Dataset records

+===+

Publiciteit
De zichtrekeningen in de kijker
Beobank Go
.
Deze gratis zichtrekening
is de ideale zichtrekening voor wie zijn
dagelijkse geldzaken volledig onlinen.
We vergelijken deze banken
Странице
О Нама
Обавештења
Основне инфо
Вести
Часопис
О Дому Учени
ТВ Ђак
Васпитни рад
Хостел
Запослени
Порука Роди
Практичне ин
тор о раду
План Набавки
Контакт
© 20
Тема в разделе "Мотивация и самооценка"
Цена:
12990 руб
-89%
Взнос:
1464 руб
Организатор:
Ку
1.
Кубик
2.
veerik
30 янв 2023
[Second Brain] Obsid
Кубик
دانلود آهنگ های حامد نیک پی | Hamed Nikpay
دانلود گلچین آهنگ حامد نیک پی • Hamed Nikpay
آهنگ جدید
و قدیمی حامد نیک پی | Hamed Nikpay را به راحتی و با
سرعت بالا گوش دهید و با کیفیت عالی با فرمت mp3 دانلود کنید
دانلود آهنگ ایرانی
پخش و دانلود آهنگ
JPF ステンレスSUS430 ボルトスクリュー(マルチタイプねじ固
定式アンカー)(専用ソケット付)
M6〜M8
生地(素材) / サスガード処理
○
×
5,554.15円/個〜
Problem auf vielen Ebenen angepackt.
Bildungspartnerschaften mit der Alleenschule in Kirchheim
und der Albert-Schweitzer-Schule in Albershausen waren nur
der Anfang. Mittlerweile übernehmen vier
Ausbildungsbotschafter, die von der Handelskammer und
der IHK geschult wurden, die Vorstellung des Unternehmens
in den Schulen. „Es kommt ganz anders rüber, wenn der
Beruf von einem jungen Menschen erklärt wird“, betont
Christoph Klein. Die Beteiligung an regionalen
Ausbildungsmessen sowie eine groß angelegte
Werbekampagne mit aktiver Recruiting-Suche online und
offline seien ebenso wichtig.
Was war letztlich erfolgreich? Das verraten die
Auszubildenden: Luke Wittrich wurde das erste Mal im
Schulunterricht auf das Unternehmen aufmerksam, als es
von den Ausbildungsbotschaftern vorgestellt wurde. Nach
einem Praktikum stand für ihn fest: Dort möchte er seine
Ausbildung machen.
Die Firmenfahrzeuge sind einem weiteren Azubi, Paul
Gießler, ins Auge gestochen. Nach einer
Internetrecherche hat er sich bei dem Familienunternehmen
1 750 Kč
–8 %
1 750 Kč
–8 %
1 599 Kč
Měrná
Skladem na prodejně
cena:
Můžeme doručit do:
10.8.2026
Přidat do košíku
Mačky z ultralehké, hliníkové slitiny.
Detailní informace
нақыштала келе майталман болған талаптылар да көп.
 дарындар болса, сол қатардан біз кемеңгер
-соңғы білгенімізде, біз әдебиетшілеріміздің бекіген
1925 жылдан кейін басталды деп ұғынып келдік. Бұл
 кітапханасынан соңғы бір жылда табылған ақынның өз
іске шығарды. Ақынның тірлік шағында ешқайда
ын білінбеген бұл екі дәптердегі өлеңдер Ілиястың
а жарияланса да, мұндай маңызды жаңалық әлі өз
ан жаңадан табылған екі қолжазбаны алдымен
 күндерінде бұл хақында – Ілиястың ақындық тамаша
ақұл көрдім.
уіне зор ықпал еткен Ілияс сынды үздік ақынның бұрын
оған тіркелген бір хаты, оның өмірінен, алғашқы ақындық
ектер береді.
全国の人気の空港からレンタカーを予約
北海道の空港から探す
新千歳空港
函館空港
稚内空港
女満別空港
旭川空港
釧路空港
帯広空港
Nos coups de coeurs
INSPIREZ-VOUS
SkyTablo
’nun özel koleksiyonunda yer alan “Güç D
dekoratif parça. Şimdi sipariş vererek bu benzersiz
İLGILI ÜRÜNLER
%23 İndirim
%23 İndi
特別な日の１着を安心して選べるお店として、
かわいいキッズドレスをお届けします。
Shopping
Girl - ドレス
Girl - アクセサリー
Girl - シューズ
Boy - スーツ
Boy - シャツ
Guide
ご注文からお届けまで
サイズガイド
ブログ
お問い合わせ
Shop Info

+===+

Reproduce the data above in full, keeping it exactly the same.

Publiciteit
De zichtrekeningen in de kijker
Beobank Go
.
Deze gratis zichtrekening
is de ideale zichtrekening voor wie zijn
dagelijkse geldzaken volledig onlinen.
We vergelijken deze banken
Странице
О Нама
Обавештења
Основне инфо
Вести
Часопис
О Дому Учени
ТВ Ђак
Васпитни рад
Хостел
Запослени
Порука Роди
Практичне ин
тор о раду
План Набавки
Контакт
© 20
Тема в разделе "Мотивация и самооценка"
Цена:
12990 руб
-89%
Взнос:
1464 руб
Организатор:
Ку
1.
Кубик
2.
veerik
30 янв 2023
[Second Brain] Obsid
Кубик
دانلود آهنگ های حامد نیک پی | Hamed Nikpay
دانلود گلچین آهنگ حامد نیک پی • Hamed Nikpay
آهنگ جدید
و قدیمی حامد نیک پی | Hamed Nikpay را به راحتی و با
سرعت بالا گوش دهید و با کیفیت عالی با فرمت mp3 دانلود کنید
دانلود آهنگ ایرانی
پخش و دانلود آهنگ
JPF ステンレスSUS430 ボルトスクリュー(マルチタイプねじ固
定式アンカー)(専用ソケット付)
M6〜M8
生地(素材) / サスガード処理
○
×
5,554.15円/個〜
Problem auf vielen Ebenen angepackt.
Bildungspartnerschaften mit der Alleenschule in Kirchheim
und der Albert-Schweitzer-Schule in Albershausen waren nur
der Anfang. Mittlerweile übernehmen vier
Ausbildungsbotschafter, die von der Handelskammer und
der IHK geschult wurden, die Vorstellung des Unternehmens
in den Schulen. „Es kommt ganz anders rüber, wenn der
Beruf von einem jungen Menschen erklärt wird“, betont
Christoph Klein. Die Beteiligung an regionalen
Ausbildungsmessen sowie eine groß angelegte
Werbekampagne mit aktiver Recruiting-Suche online und
offline seien ebenso wichtig.
Was war letztlich erfolgreich? Das verraten die
Auszubildenden: Luke Wittrich wurde das erste Mal im
Schulunterricht auf das Unternehmen aufmerksam, als es
von den Ausbildungsbotschaftern vorgestellt wurde. Nach
einem Praktikum stand für ihn fest: Dort möchte er seine
Ausbildung machen.
Die Firmenfahrzeuge sind einem weiteren Azubi, Paul
Gießler, ins Auge gestochen. Nach einer
Internetrecherche hat er sich bei dem Familienunternehmen
1 750 Kč
–8 %
1 750 Kč
–8 %
1 599 Kč
Měrná
Skladem na prodejně
cena:
Můžeme doručit do:
10.8.2026
Přidat do košíku
Mačky z ultralehké, hliníkové slitiny.
Detailní informace
нақыштала келе майталман болған талаптылар да көп.
 дарындар болса, сол қатардан біз кемеңгер
-соңғы білгенімізде, біз әдебиетшілеріміздің бекіген
1925 жылдан кейін басталды деп ұғынып келдік. Бұл
 кітапханасынан соңғы бір жылда табылған ақынның өз
іске шығарды. Ақынның тірлік шағында ешқайда
ын білінбеген бұл екі дәптердегі өлеңдер Ілиястың
а жарияланса да, мұндай маңызды жаңалық әлі өз
ан жаңадан табылған екі қолжазбаны алдымен
 күндерінде бұл хақында – Ілиястың ақындық тамаша
ақұл көрдім.
уіне зор ықпал еткен Ілияс сынды үздік ақынның бұрын
оған тіркелген бір хаты, оның өмірінен, алғашқы ақындық
ектер береді.
全国の人気の空港からレンタカーを予約
北海道の空港から探す
新千歳空港
函館空港
稚内空港
女満別空港
旭川空港
釧路空港
帯広空港
Nos coups de coeurs
INSPIREZ-VOUS
SkyTablo
’nun özel koleksiyonunda yer alan “Güç D
dekoratif parça. Şimdi sipariş vererek bu benzersiz
İLGILI ÜRÜNLER
%23 İndirim
%23 İndi
特別な日の１着を安心して選べるお店として、
かわいいキッズドレスをお届けします。
Shopping
Girl - ドレス
Girl - アクセサリー
Girl - シューズ
Boy - スーツ
Boy - シャツ
Guide
ご注文からお届けまで
サイズガイド
ブログ
お問い合わせ
Shop Info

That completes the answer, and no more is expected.